232. Implement Queue using Stacks

Q: Why is the amortized complexity O(1) per op?

Aggregate analysis: n push/pop calls do at most 2n total stack operations because each element enters in-stack once, moves to out-stack at most once, and leaves out-stack at most once. Total work is O(n) for n queue operations.

Q: Why is the WORST-CASE pop still O(n)?

Because if you've pushed n elements and the out-stack is empty when you pop, that single pop call drains all n. The next n-1 pops are O(1) each, so the average is still O(1) — but the single worst pop is O(n).

easyAsked at Twilio

Implement Queue using Stacks is Twilio's amortized-analysis probe: build a FIFO queue using only stack primitives. The grading bar is whether you reach for the two-stack trick (in-stack + out-stack) and articulate the O(1) AMORTIZED guarantee on pop/peek.

By Sam K., Founder, InterviewChamp.AI · Last verified 2026-05-19

Source citations

Public interview reports confirming this problem appears in Twilio loops.

Glassdoor (2026-Q1)— Listed in Twilio backend SWE phone-screen reports as a 'data-structure design' warm-up.
LeetCode Discuss (2025-12)— Cited in Twilio interview reports as a precursor to harder design questions.

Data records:
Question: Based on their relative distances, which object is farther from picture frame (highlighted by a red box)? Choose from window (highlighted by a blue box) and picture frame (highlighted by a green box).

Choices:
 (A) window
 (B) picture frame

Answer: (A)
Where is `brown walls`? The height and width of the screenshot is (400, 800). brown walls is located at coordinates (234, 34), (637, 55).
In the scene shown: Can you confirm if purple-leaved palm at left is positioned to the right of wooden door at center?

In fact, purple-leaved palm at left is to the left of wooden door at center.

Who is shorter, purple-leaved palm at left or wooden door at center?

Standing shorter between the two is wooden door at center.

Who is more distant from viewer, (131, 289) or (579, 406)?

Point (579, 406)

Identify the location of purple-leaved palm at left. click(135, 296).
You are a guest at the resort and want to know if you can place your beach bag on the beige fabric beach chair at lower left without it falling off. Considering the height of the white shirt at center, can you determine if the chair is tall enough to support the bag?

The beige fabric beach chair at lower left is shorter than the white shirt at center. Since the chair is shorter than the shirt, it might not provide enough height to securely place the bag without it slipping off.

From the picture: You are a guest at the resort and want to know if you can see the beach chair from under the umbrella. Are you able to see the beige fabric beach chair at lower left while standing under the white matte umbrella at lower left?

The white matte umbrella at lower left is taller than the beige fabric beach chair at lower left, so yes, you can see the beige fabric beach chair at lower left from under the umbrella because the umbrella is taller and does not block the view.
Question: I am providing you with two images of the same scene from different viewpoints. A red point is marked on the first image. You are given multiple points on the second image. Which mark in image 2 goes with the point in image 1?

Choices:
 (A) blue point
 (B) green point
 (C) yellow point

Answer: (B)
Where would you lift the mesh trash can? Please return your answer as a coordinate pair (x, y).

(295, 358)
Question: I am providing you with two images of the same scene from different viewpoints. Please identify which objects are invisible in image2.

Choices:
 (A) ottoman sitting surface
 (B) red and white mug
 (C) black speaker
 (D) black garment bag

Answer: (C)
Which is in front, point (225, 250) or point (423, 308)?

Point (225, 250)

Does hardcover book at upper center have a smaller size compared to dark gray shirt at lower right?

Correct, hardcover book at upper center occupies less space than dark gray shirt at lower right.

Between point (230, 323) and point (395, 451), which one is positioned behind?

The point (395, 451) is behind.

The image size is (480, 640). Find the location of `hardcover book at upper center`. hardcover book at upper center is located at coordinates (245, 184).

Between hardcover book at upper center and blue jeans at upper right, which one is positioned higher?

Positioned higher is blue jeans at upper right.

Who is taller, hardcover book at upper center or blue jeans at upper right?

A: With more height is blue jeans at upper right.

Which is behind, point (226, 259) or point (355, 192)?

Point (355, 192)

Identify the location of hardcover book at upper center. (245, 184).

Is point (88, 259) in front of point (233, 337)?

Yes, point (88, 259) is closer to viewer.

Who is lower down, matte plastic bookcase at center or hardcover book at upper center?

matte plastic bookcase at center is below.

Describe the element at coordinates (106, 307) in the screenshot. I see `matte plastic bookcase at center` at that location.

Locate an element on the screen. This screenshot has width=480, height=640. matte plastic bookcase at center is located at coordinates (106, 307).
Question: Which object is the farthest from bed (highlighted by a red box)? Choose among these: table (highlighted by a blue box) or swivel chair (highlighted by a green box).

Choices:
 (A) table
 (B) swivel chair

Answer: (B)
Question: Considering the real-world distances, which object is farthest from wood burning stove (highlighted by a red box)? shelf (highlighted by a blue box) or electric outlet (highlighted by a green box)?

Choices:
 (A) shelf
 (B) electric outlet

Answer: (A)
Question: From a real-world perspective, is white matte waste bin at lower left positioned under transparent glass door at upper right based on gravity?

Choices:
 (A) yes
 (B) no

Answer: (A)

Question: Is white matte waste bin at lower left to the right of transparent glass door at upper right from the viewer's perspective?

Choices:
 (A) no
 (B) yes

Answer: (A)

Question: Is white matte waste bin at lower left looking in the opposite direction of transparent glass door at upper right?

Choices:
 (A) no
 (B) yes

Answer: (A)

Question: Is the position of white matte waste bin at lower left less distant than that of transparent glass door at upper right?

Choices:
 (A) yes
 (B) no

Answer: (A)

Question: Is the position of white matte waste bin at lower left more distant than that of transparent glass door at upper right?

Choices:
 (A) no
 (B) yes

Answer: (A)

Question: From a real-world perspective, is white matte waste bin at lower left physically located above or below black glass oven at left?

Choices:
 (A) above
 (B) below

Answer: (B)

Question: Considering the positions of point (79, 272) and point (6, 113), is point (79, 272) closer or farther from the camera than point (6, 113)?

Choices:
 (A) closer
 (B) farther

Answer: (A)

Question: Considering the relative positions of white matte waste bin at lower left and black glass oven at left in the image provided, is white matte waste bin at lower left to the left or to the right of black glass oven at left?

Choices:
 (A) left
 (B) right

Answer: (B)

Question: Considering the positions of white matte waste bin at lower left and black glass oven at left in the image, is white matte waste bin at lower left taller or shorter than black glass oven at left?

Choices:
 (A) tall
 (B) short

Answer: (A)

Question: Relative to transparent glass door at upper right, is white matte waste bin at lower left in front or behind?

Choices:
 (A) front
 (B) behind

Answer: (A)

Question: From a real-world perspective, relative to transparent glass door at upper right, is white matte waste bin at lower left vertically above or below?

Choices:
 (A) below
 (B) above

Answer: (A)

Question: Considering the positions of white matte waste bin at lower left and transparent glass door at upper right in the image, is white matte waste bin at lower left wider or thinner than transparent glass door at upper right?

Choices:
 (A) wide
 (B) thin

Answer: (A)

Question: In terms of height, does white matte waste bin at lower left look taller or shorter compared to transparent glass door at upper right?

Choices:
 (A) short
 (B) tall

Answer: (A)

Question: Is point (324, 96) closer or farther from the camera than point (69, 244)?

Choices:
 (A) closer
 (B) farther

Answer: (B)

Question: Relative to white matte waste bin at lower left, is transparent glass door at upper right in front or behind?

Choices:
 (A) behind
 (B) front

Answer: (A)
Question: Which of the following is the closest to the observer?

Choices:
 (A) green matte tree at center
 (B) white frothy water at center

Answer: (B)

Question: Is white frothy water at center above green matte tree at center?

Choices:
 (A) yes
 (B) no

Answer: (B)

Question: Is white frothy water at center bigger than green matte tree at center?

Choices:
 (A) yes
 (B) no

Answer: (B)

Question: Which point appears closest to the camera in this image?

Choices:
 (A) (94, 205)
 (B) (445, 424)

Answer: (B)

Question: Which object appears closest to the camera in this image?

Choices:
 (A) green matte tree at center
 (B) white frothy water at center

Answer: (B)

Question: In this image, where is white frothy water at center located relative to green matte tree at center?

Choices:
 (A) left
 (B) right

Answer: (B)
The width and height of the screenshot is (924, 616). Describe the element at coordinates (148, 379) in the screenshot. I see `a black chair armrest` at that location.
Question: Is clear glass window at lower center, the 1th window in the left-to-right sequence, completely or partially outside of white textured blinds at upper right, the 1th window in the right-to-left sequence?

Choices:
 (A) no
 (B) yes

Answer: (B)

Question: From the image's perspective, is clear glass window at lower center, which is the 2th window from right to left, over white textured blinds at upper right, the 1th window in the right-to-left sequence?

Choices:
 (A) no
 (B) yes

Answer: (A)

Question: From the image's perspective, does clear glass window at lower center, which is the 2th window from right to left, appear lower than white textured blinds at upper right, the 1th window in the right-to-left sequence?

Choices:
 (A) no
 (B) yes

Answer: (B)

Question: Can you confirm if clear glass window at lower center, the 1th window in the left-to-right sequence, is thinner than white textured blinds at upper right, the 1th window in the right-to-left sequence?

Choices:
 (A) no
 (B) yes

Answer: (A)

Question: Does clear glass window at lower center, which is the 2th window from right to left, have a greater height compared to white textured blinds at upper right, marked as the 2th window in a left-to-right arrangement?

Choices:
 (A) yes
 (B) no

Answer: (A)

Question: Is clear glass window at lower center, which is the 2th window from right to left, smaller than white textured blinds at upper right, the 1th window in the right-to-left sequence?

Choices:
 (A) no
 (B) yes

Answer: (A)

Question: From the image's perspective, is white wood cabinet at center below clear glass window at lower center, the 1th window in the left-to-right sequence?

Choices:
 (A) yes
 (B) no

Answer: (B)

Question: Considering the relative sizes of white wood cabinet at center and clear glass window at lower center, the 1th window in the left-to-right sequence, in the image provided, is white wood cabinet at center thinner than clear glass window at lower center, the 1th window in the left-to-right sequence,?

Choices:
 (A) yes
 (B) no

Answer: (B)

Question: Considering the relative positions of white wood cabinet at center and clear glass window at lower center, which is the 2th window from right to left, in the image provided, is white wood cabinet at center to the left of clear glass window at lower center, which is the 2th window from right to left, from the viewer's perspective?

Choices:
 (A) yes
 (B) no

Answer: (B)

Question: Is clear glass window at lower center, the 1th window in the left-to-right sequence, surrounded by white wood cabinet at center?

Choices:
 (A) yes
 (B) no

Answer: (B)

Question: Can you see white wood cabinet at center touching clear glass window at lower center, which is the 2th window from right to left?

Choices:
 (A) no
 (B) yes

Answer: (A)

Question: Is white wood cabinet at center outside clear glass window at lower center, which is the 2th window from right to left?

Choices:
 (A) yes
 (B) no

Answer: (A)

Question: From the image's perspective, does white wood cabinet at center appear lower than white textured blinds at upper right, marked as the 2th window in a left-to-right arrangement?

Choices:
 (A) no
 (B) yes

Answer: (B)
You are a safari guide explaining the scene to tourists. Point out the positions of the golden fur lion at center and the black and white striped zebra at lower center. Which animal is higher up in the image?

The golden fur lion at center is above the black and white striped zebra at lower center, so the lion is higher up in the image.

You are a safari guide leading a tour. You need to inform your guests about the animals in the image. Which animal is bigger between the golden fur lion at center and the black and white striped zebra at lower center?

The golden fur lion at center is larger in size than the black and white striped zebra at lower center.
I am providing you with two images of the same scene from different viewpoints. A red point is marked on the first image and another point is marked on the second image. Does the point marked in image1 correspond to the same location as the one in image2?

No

* **THE REQUEST**: In the page on implementing a queue with stacks, write out the passage from "Aggregate analysis: n" up to and including "n queue operations.", word for word.

* **WRITTEN SOLUTION**:
Aggregate analysis: n push/pop calls do at most 2n total stack operations because each element enters in-stack once, moves to out-stack at most once, and leaves out-stack at most once. Total work is O(n) for n queue operations.